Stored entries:
※ ※ ※

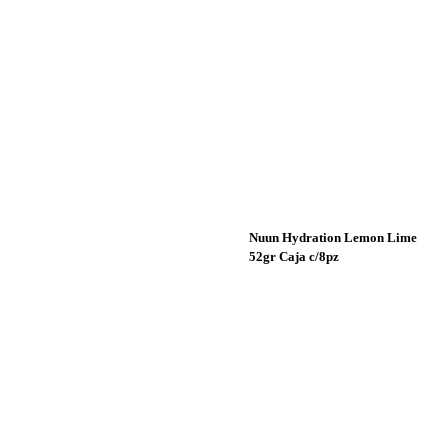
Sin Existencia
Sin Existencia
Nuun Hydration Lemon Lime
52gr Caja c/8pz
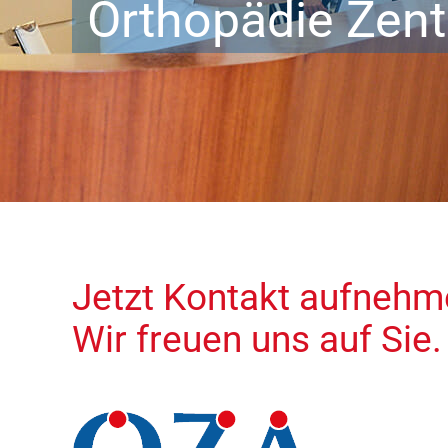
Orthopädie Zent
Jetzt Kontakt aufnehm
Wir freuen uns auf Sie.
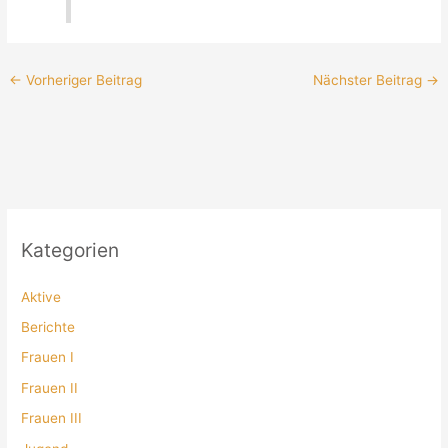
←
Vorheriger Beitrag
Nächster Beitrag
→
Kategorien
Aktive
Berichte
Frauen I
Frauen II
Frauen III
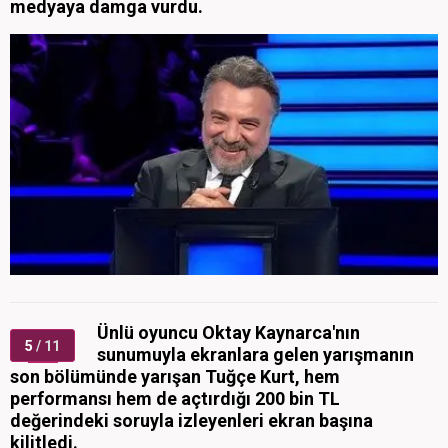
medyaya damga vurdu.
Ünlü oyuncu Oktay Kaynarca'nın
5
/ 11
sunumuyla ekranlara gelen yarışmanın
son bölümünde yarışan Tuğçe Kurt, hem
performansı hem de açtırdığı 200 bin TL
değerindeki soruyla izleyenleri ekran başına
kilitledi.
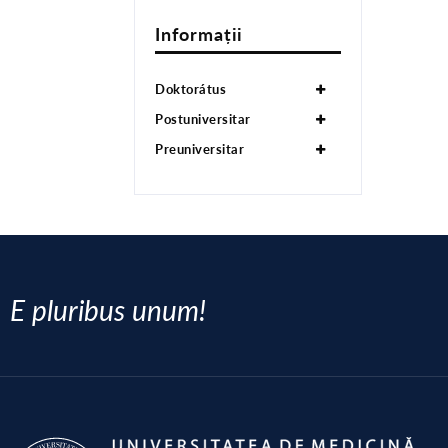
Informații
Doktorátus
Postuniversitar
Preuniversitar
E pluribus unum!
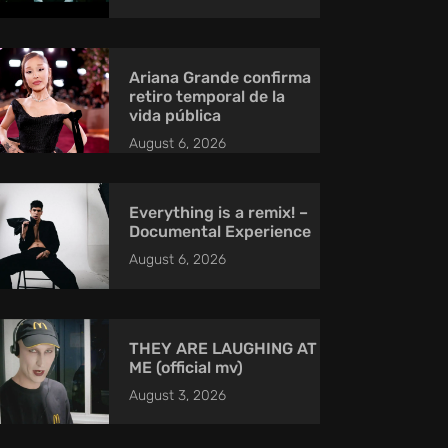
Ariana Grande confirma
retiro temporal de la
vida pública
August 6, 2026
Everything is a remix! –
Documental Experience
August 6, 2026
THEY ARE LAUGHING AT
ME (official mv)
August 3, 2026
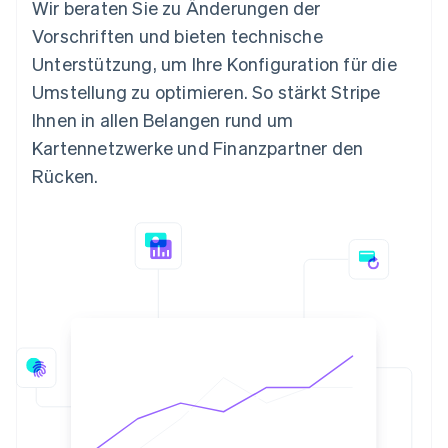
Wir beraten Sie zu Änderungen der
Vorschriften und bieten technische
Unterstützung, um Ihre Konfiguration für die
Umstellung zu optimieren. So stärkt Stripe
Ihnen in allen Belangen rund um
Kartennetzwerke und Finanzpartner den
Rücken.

※ ※ ※

What is being asked: Reproduce every line of text from all the items above word for word, leaving the pictures out of your answer.

Output of the task:
Sin Existencia
Sin Existencia
Nuun Hydration Lemon Lime
52gr Caja c/8pz
Orthopädie Zent
Jetzt Kontakt aufnehm
Wir freuen uns auf Sie.
←
Vorheriger Beitrag
Nächster Beitrag
→
Kategorien
Aktive
Berichte
Frauen I
Frauen II
Frauen III
medyaya damga vurdu.
Ünlü oyuncu Oktay Kaynarca'nın
5
/ 11
sunumuyla ekranlara gelen yarışmanın
son bölümünde yarışan Tuğçe Kurt, hem
performansı hem de açtırdığı 200 bin TL
değerindeki soruyla izleyenleri ekran başına
kilitledi.
Informații
Doktorátus
Postuniversitar
Preuniversitar
E pluribus unum!
Ariana Grande confirma
retiro temporal de la
vida pública
August 6, 2026
Everything is a remix! –
Documental Experience
August 6, 2026
THEY ARE LAUGHING AT
ME (official mv)
August 3, 2026
Wir beraten Sie zu Änderungen der
Vorschriften und bieten technische
Unterstützung, um Ihre Konfiguration für die
Umstellung zu optimieren. So stärkt Stripe
Ihnen in allen Belangen rund um
Kartennetzwerke und Finanzpartner den
Rücken.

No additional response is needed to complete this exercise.